Third, the provisions of the Helsinki treaty concerning both human rights and the unacceptability of the forcible redrawing of signatories’ boundaries have also been violated again with impunity. Fourth, Moscow threatens to introduce Iskander missiles into Europe that could signify the resumption of both a conventional and nuclear arms race. Fifth, Moscow does so while claiming an unfettered right to break treaties like the CFE treaty unilaterally, erect a closed sphere of influence in the CIS, and assign an inferior level of sovereignty to those states and other former members of the Warsaw Pact, essentially demanding a free hand for itself and revisions of Europe’s security architecture.

It does so because it perceives the divisions that exist within the alliance on numerous issues. These issues comprise Europe’s threat assessment, willingness to act cohesively against threats that are commonly understood, an unwillingness to challenge Russia’s efforts to undermine the sovereignty and integrity of former Soviet republics and satellites, weariness with expansion, discord between Washington and Europe, and an unwillingness to entertain the idea that the military still must play a vital role in ensuring international security. If these issues are not openly confronted and dealt with they will surely continue to corrode the alliance from within making it an alliance in name only where members share neither a common threat assessment nor a willingness to defend each other. Neither is that a concern only for so called out of area operations like Afghanistan. Russia’s war with Georgia underscores the urgency for both NATO and the EU to realize that security within Europe itself has been compromised and must be restored.

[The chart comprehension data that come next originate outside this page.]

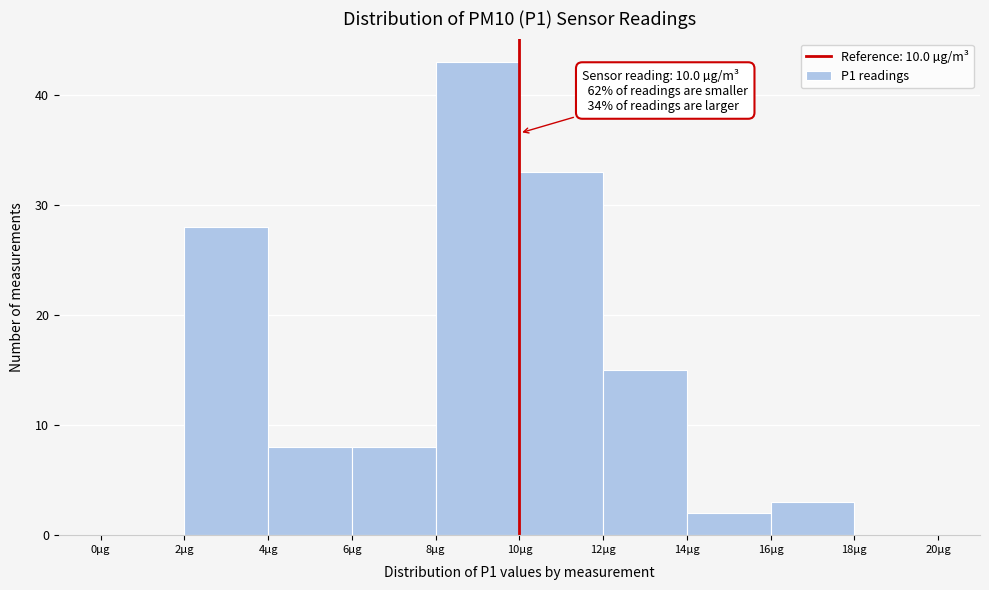

Over which range of the x-axis is the bar tallest?

8 to 10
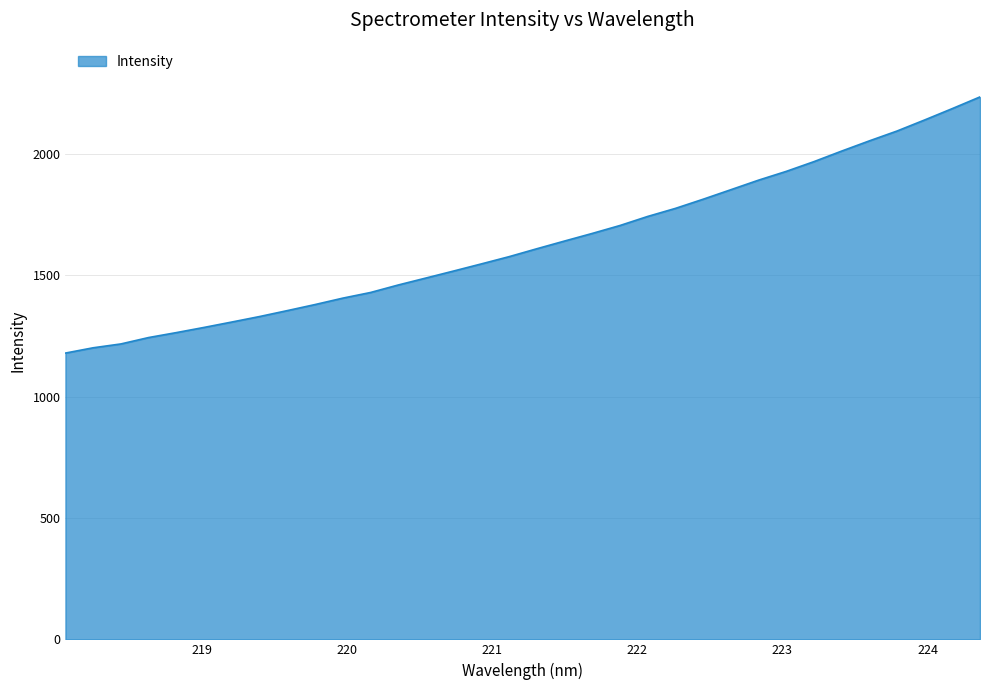

How many distinct data groups are displayed?

1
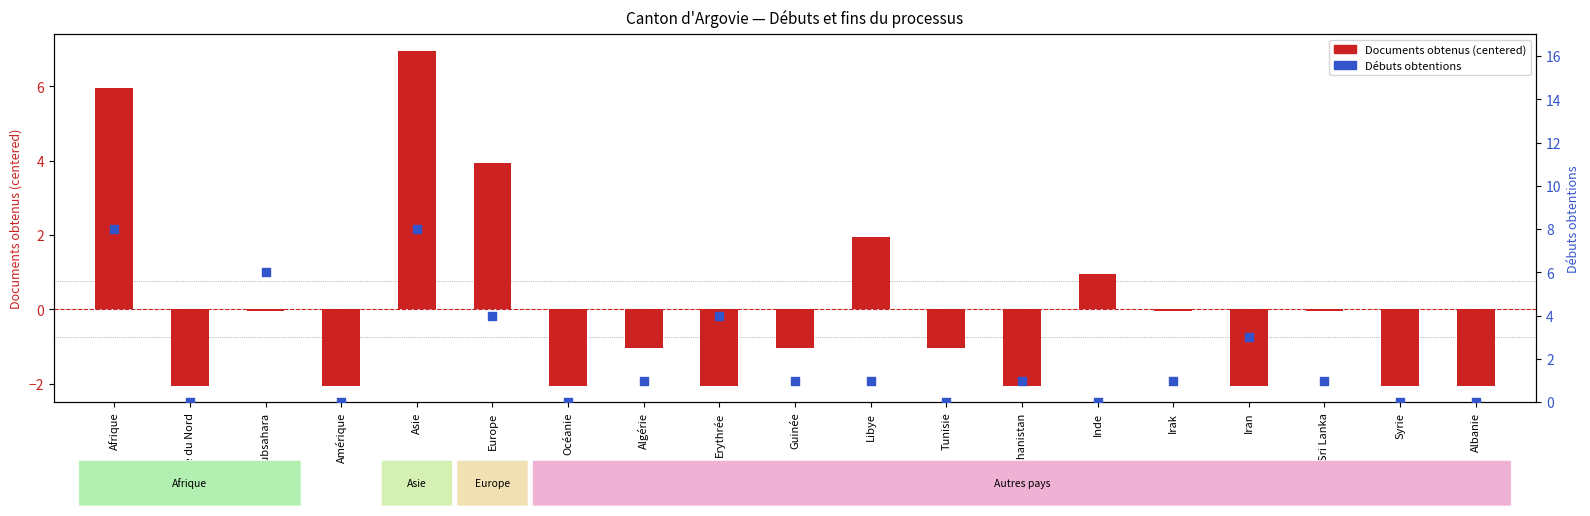

Which series reaches the minimum Y coordinate?

Documents obtenus (centered)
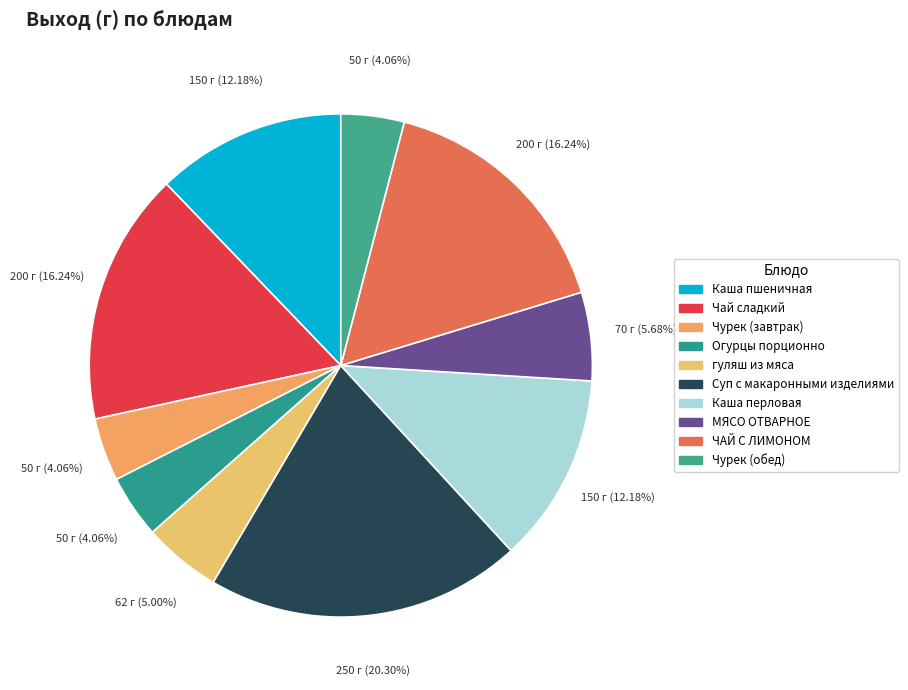

What percentage is NOT represented by гуляш из мяса?

95.0%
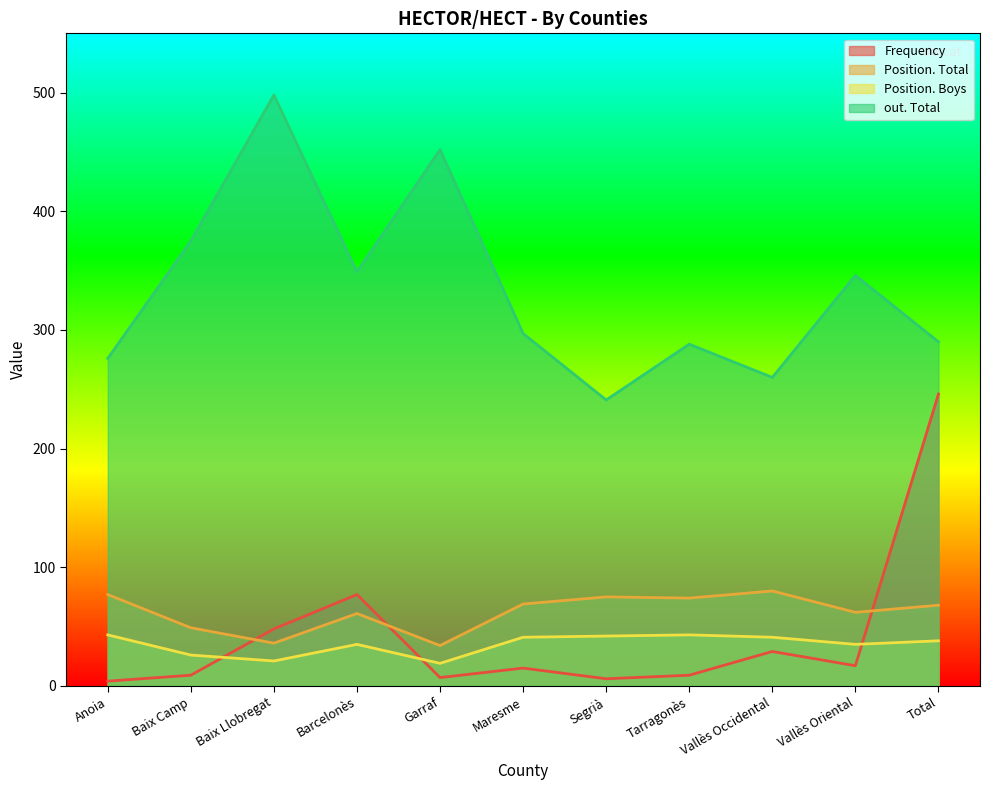

What position from the left is Tarragonès?

8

Neither European alliance can pretend that it can simply wait for Ukraine to overcome its gridlock or for Georgia to come to terms (as many would like) with Russia and renounce her territorial integrity. For NATO and the EU to be relevant they must meet the security challenges of today and tomorrow in Europe if not out of area. Neither can NATO allow its operations in Afghanistan to end in defeat for the consequences of that outcome are incalculable but almost wholly negative. The genius of the framers of the 1989-91 settlement was that they recognized the ultimate indivisibility of European security. The old Polish slogan, for our security and yours, underscores that fact. Consequently Europe cannot today revert either explicitly or implicitly to a situation where Russia has a sphere of influence where it can act as it pleases while European security organs are enfeebled and ridden with paralyzing divisions. Just as was true of the United States in the 1860s, “a house divided against itself cannot stand.” And if the common European home invoked a generation ago by Gorbachev is to stand, it can only stand freely and with credible assurances of security. Otherwise Europe will have neither a common house nor common security. Instead it will have a common insecurity. NATO’s great challenge remains what it was, to provide constructive leadership in the enduring challenge of ensuring European security.